As with the recent rash of articles talking about the state of analytics in football and bemoaning the lack of numbers available or being used (seriously, is it some secret rite of passage that I’m missing out on?) I’ve noticed a big increase in the number of discussion on twitter trying to find which metrics are the most important when trying to determine which team is most likely to win a given game. Case in point, from yesterday:
And this, from the start of the season.
Look, I think it’s great that people are trying to search for these things, but the reason they don’t align 100% are so easily explained that I’m not sure why we don’t think about them for a couple of minutes. The people posting this stuff aren’t like the people at certain sites who post easily dissected rubbish in the name of making money, they (as far as I know) have little in the way of a monetary angle to spin, and seem pretty intelligent.
Aside from being at the very top of the table when it comes to hockey analytics, Gabe Desjardins did some work on football three years ago that, honestly, wipes the floor with anything that I’ve seen before or since. To make things really easy this link will take you straight to his the archive of his football articles, go there and read it. Why am I telling you to do this? Well primarily because he’s a hell of a talented guy, and a good read, but also in the hopes you’ll stumble across this piece about score effects (link).
Score effects are easy to explain and impossible to ignore whilst watching a game once you know they exist. When one team has the lead then the onus is on the trailing team to take the requisite risks necessary to get into a goal scoring position. As the game wears on they are more willing to a) take more risks which leave them vulnerable defensively, and b) take shots from worse scoring positions. This combines to the losing team taking more shots, but from worse positions, than they would have done when the game was tied, whilst the team in the lead can bide their time and wait for better opportunities to present themselves, meaning they’ll take fewer shots than they would when the game was tied. Thus it makes sense that teams that get outshot still win a decent proportion of the games they play. And that’s the crux for me here – why does anyone care when there’s a damn good reason why they shouldn’t always correlate? And if you’re using that as justification as to why shots on target are a better predictor of success than total shots, then I think you’re building a house of cards on very shaky foundations.
Two asides here. 1) I’d instinctively suggest that total shots would be affected more by score effects than shots on target, because, as the trailing team is shooting from worse positions, it follows that they’d be less likely to hit the target. But, hey, that’s not the point of this post. 2) Possession has long since been derided as a pointless stat, and the adage that it’s where on the pitch you have the ball that matters. I’m partly in bed with both of those ideas, and a strong proponent of the weight adjusted measure that Gabe developed, which credits teams only a tiny amount for completing a pass between two centre halves, but much more so for passes within the attacking penalty area.
Let me demonstrate further why this is a pointless exercise. The table below contains data from the 3,358 Premiership wins from the beginning of the ’00-01 season, with the percentage chance that the team having a higher value of a given metric winning the game in the final row.

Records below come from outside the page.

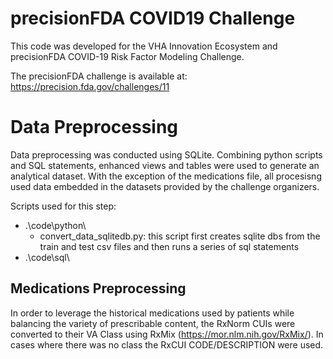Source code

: # precisionFDA COVID19 Challenge 
This code was developed for the VHA Innovation Ecosystem and precisionFDA COVID-19 Risk Factor Modeling Challenge. 

The precisionFDA challenge is available at: https://precision.fda.gov/challenges/11

# Data Preprocessing
Data preprocessing was conducted using SQLite. Combining python scripts and SQL statements, enhanced views and tables were used to generate an analytical dataset. With the exception of the medications file, all procesisng used data embedded in the datasets provided by the challenge organizers. 

Scripts used for this step:
* .\code\python\
	* convert_data_sqlitedb.py: 
		this script first creates sqlite dbs from the train and test csv files and then runs a series of sql statements
* .\code\sql\

## Medications Preprocessing
In order to leverage the historical medications used by patients while balancing the variety of prescribable content, the RxNorm CUIs were converted to their VA Class using RxMix (https://mor.nlm.nih.gov/RxMix/). In cases where there was no class the RxCUI CODE/DESCRIPTION were used.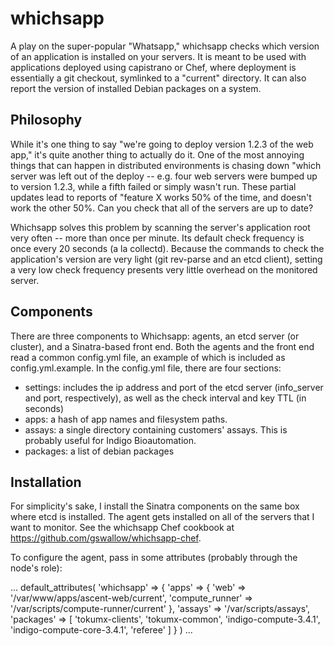 # whichsapp

A play on the super-popular "Whatsapp," whichsapp checks which version of an application is installed on your servers.
It is meant to be used with applications deployed using capistrano or Chef, where deployment is essentially a git 
checkout, symlinked to a "current" directory.  It can also report the version of installed Debian packages on a system.

## Philosophy

While it's one thing to say "we're going to deploy version 1.2.3 of the web app," it's quite another thing to actually do it.
One of the most annoying things that can happen in distributed environments is chasing down "which server was left out of the
deploy -- e.g. four web servers were bumped up to version 1.2.3, while a fifth failed or simply wasn't run.  These partial
updates lead to reports of "feature X works 50% of the time, and doesn't work the other 50%.  Can you check that all of the
servers are up to date?

Whichsapp solves this problem by scanning the server's application root very often -- more than once per minute.  Its default
check frequency is once every 20 seconds (a la collectd).  Because the commands to check the application's version are very light
(git rev-parse and an etcd client), setting a very low check frequency presents very little overhead on the monitored server.

## Components

There are three components to Whichsapp: agents, an etcd server (or cluster), and a Sinatra-based front end.  Both the agents
and the front end read a common config.yml file, an example of which is included as config.yml.example.  In the config.yml file, there
are four sections: 

- settings: includes the ip address and port of the etcd server (info\_server and port, respectively), as well as the check 
  interval and key TTL (in seconds)
- apps: a hash of app names and filesystem paths.
- assays: a single directory containing customers' assays.  This is probably useful for Indigo Bioautomation.
- packages: a list of debian packages

## Installation

For simplicity's sake, I install the Sinatra components on the same box where etcd is installed.  The agent gets installed on all of
the servers that I want to monitor.  See the whichsapp Chef cookbook at https://github.com/gswallow/whichsapp-chef.

To configure the agent, pass in some attributes (probably through the node's role):

...
default_attributes(
  'whichsapp' => {
    'apps' => {
      'web' => '/var/www/apps/ascent-web/current',
      'compute_runner' => '/var/scripts/compute-runner/current'
    },
    'assays' => '/var/scripts/assays',
    'packages' => [
      'tokumx-clients',
      'tokumx-common',
      'indigo-compute-3.4.1',
      'indigo-compute-core-3.4.1',
      'referee'
    ]
  }
)
...
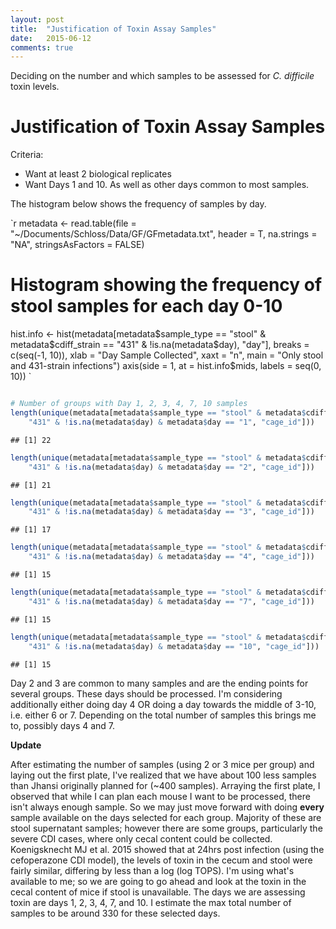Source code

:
 ```yaml
---
layout: post
title:  "Justification of Toxin Assay Samples"
date:   2015-06-12 
comments: true
---
```


Deciding on the number and which samples to be assessed for _C. difficile_ toxin levels.

# Justification of Toxin Assay Samples

Criteria:

* Want at least 2 biological replicates
* Want Days 1 and 10. As well as other days common to most samples.

The histogram below shows the frequency of samples by day. 


`r
metadata <- read.table(file = "~/Documents/Schloss/Data/GF/GFmetadata.txt", 
    header = T, na.strings = "NA", stringsAsFactors = FALSE)

# Histogram showing the frequency of stool samples for each day 0-10
hist.info <- hist(metadata[metadata$sample_type == "stool" & metadata$cdiff_strain == 
    "431" & !is.na(metadata$day), "day"], breaks = c(seq(-1, 10)), xlab = "Day Sample Collected", 
    xaxt = "n", main = "Only stool and 431-strain infections")
axis(side = 1, at = hist.info$mids, labels = seq(0, 10))
`

<img src="../figs/toxin_assay-1.png" title="" alt="" style="display: block; margin: auto;" />

```r
# Number of groups with Day 1, 2, 3, 4, 7, 10 samples
length(unique(metadata[metadata$sample_type == "stool" & metadata$cdiff_strain == 
    "431" & !is.na(metadata$day) & metadata$day == "1", "cage_id"]))
```

```
## [1] 22
```

```r
length(unique(metadata[metadata$sample_type == "stool" & metadata$cdiff_strain == 
    "431" & !is.na(metadata$day) & metadata$day == "2", "cage_id"]))
```

```
## [1] 21
```

```r
length(unique(metadata[metadata$sample_type == "stool" & metadata$cdiff_strain == 
    "431" & !is.na(metadata$day) & metadata$day == "3", "cage_id"]))
```

```
## [1] 17
```

```r
length(unique(metadata[metadata$sample_type == "stool" & metadata$cdiff_strain == 
    "431" & !is.na(metadata$day) & metadata$day == "4", "cage_id"]))
```

```
## [1] 15
```

```r
length(unique(metadata[metadata$sample_type == "stool" & metadata$cdiff_strain == 
    "431" & !is.na(metadata$day) & metadata$day == "7", "cage_id"]))
```

```
## [1] 15
```

```r
length(unique(metadata[metadata$sample_type == "stool" & metadata$cdiff_strain == 
    "431" & !is.na(metadata$day) & metadata$day == "10", "cage_id"]))
```

```
## [1] 15
```

Day 2 and 3 are common to many samples and are the ending points for several groups. These days should be processed. I'm considering additionally either doing day 4 OR doing a day towards the middle of 3-10, i.e. either 6 or 7. Depending on the total number of samples this brings me to, possibly days 4 and 7. 

**Update**

After estimating the number of samples (using 2 or 3 mice per group) and laying out the first plate, I've realized that we have about 100 less samples than Jhansi originally planned for (~400 samples). Arraying the first plate, I observed that while I can plan each mouse I want to be processed, there isn't always enough sample. So we may just move forward with doing **every** sample available on the days selected for each group. Majority of these are stool supernatant samples; however there are some groups, particularly the severe CDI cases, where only cecal content could be collected. Koenigsknecht MJ et al. 2015 showed that at 24hrs post infection (using the cefoperazone CDI model), the levels of toxin in the cecum and stool were fairly similar, differing by less than a log (log TOPS). I'm using what's available to me; so we are going to go ahead and look at the toxin in the cecal content of mice if stool is unavailable. The days we are assessing toxin are days 1, 2, 3, 4, 7, and 10. I estimate the max total number of samples to be around 330 for these selected days. 
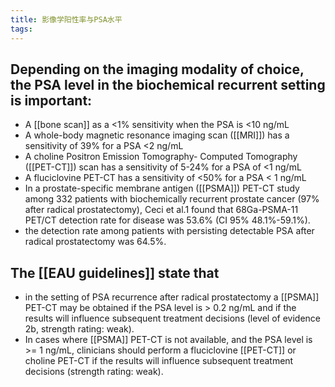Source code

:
 ```yaml
---
title: 影像学阳性率与PSA水平
tags:
---
```


## Depending on the imaging modality of choice, the PSA level in the biochemical recurrent setting is important:
* A [[bone scan]] as a <1% sensitivity when the PSA is <10 ng/mL
* A whole-body magnetic resonance imaging scan ([[MRI]]) has a sensitivity of 39% for a PSA <2 ng/mL
* A choline Positron Emission Tomography- Computed Tomography ([[PET-CT]]) scan has a sensitivity of 5-24%  for a PSA of <1 ng/mL
* A fluciclovine PET-CT has a sensitivity of <50% for a PSA < 1 ng/mL
* In a prostate-specific membrane antigen ([[PSMA]]) PET-CT study among 332 patients with biochemically recurrent prostate cancer (97% after radical prostatectomy), Ceci et al.1 found that 68Ga-PSMA-11 PET/CT detection rate for disease was 53.6% (CI 95% 48.1%-59.1%).
* the detection rate among patients with persisting detectable PSA after radical prostatectomy was 64.5%.
## The [[EAU guidelines]] state that

* in the setting of PSA recurrence after radical prostatectomy a [[PSMA]] PET-CT may be obtained if the PSA level is > 0.2 ng/mL and if the results will influence subsequent treatment decisions (level of evidence 2b, strength rating: weak).
* In cases where [[PSMA]] PET-CT is not available, and the PSA level is >= 1 ng/mL, clinicians should perform a fluciclovine [[PET-CT]] or choline PET-CT if the results will influence subsequent treatment decisions (strength rating: weak).

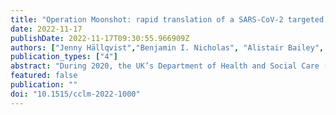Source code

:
 ```yaml
---
title: "Operation Moonshot: rapid translation of a SARS-CoV-2 targeted peptide immunoaffinity liquid chromatography-tandem mass spectrometry test from research into routine clinical use"
date: 2022-11-17
publishDate: 2022-11-17T09:30:55.966909Z
authors: ["Jenny Hällqvist","Benjamin I. Nicholas", "Alistair Bailey", "et al"]
publication_types: ["4"]
abstract: "During 2020, the UK’s Department of Health and Social Care (DHSC) established the Moonshot programme to fund various diagnostic approaches for the detection of SARS-CoV-2, the pathogen behind the COVID-19 pandemic. Mass spectrometry was one of the technologies proposed to increase testing capacity.Moonshot funded a multi-phase development programme, bringing together experts from academia, industry and the NHS to develop a state-of-the-art targeted protein assay utilising enrichment and liquid chromatography tandem mass spectrometry (LC-MS/MS) to capture and detect low levels of tryptic peptides derived from SARS-CoV-2 virus."
featured: false
publication: ""
doi: "10.1515/cclm-2022-1000"
---
```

Hopefully this sufficiently highlights the asininity – if you were to ask me which single metric a team should do better than it’s opponent at to win a match I would tell you that it is PDO. The metric that is > 90% luck over the course of a season (it’s got to be damn near 100% luck over a single game). To put this another way, we know that the more dominant a team is in terms of shots, the more points it will score (link), however that barely holds true for PDO (link – see plot c), even though, by it’s nature, each bounce you get going your way is beneficial to you points wise.
Show me a model that works over 38 games, where there’s a ton less random variation, then lets start thinking about utilising the best bits of that to get one that works over 20 games, 10 games, 5 games, and finally within a single game. Right now, to steal the analogy from Simon Gleave (although not necessarily about this specific subject), a lot of us are trying to run before we can walk. Personally I’m not convinced we’re at the crawling stage yet.